§ TEXT SHOWN
************
In 1994, I knew I was about to hit the big time when  British Medical Journal books published the first of two textbooks I wrote on the theory and practice of public health advocacy. This one, and the next (published by Wiley in 2007) saw annual royalty payments go into my bank. I never added them all up, but estimate that over the 24 years since I might have earned $12,000. Today my bank charges for the foreign deposits are usually as much as the annual royalties.

Two other books (one on gun control for Pluto Press and another on voluntary euthanasia) produced utterly desultory royalties, despite being on hot-button news issues. Like every author I’ve talked to, I spent many a weekend visiting bookshops sometimes looking in vain for these on the new releases display shelves.

These experiences left me convinced that writing non-fiction books was highly unlikely to earn me a living or even significant icing for my salary cake. But there are reputational benefits and indirect outcomes like conference invitations, consultancies and training opportunities that flow from publishing a book.
************
§ INFORMATION GIVEN
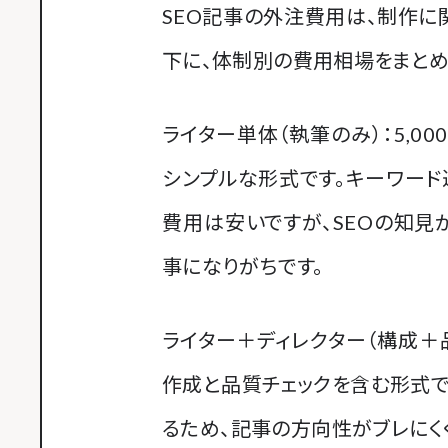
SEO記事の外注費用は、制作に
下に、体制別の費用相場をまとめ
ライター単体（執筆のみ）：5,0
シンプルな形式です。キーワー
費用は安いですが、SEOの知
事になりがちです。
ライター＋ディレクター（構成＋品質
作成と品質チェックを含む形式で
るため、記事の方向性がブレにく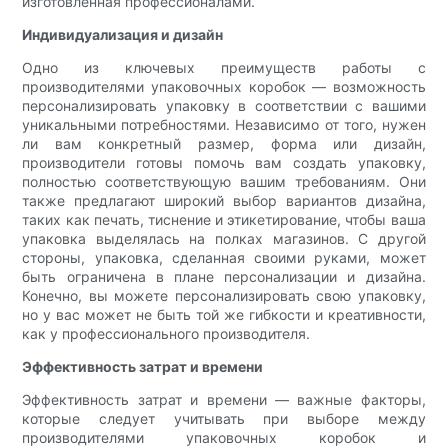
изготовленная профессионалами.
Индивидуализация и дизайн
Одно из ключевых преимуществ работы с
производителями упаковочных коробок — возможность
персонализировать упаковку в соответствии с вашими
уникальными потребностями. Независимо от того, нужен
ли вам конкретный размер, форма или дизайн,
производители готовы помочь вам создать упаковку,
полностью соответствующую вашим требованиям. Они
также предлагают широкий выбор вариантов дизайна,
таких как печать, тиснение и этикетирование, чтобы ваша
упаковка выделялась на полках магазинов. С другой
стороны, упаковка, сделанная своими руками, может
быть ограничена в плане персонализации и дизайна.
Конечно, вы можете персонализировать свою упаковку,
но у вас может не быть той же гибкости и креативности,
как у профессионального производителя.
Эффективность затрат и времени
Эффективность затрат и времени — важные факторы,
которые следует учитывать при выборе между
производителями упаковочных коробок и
************
§ WORK INSTRUCTIONS
1: Translate this sentence from the text on book royalties into Spanish: "Today my bank charges for the foreign deposits are usually as much as the annual royalties."
2: Summarize the text on book royalties in two sentences.
The records were taken from a different source.

§ SOLUTIONS TO EACH TASK
1: Hoy en día, las comisiones de mi banco por los depósitos del extranjero suelen ser tan altas como las regalías anuales.

2: The author's two textbooks on public health advocacy, published in 1994 and 2007, earned an estimated $12,000 in royalties over 24 years, and two other books, on gun control and voluntary euthanasia, earned very little despite their hot-button topics. The author concluded that writing non-fiction books was unlikely to provide a living, though publishing one brings reputational benefits and indirect outcomes such as conference invitations, consultancies and training opportunities.